[ABOUT THIS EXERCISE]: Each record below needs to be written out exactly as it appears.

[DATA SECTION]:

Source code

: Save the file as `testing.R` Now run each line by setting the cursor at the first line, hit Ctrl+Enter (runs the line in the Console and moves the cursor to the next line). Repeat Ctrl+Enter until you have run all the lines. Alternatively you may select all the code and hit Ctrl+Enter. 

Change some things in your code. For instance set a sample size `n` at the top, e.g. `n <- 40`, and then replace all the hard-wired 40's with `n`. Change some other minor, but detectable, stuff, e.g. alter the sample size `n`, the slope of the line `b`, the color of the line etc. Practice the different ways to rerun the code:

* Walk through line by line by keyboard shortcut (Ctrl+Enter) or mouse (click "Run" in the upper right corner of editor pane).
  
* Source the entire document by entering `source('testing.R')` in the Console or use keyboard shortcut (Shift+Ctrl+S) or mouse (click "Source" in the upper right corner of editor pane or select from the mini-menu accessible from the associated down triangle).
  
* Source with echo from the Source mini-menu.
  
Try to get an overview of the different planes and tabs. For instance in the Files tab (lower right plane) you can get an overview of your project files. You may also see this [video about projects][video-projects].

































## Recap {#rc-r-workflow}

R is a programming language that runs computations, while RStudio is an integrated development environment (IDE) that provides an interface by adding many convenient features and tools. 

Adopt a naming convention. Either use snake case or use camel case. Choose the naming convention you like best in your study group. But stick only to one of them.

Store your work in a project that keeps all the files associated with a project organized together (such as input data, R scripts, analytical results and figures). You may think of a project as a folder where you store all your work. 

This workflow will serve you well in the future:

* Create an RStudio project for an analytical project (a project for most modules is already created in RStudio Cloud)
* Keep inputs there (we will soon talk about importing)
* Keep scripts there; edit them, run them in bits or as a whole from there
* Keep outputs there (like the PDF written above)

[ANSWER TO THIS TASK]:
Source code

: Save the file as `testing.R` Now run each line by setting the cursor at the first line, hit Ctrl+Enter (runs the line in the Console and moves the cursor to the next line). Repeat Ctrl+Enter until you have run all the lines. Alternatively you may select all the code and hit Ctrl+Enter. 

Change some things in your code. For instance set a sample size `n` at the top, e.g. `n <- 40`, and then replace all the hard-wired 40's with `n`. Change some other minor, but detectable, stuff, e.g. alter the sample size `n`, the slope of the line `b`, the color of the line etc. Practice the different ways to rerun the code:

* Walk through line by line by keyboard shortcut (Ctrl+Enter) or mouse (click "Run" in the upper right corner of editor pane).
  
* Source the entire document by entering `source('testing.R')` in the Console or use keyboard shortcut (Shift+Ctrl+S) or mouse (click "Source" in the upper right corner of editor pane or select from the mini-menu accessible from the associated down triangle).
  
* Source with echo from the Source mini-menu.
  
Try to get an overview of the different planes and tabs. For instance in the Files tab (lower right plane) you can get an overview of your project files. You may also see this [video about projects][video-projects].

































## Recap {#rc-r-workflow}

R is a programming language that runs computations, while RStudio is an integrated development environment (IDE) that provides an interface by adding many convenient features and tools. 

Adopt a naming convention. Either use snake case or use camel case. Choose the naming convention you like best in your study group. But stick only to one of them.

Store your work in a project that keeps all the files associated with a project organized together (such as input data, R scripts, analytical results and figures). You may think of a project as a folder where you store all your work. 

This workflow will serve you well in the future:

* Create an RStudio project for an analytical project (a project for most modules is already created in RStudio Cloud)
* Keep inputs there (we will soon talk about importing)
* Keep scripts there; edit them, run them in bits or as a whole from there
* Keep outputs there (like the PDF written above)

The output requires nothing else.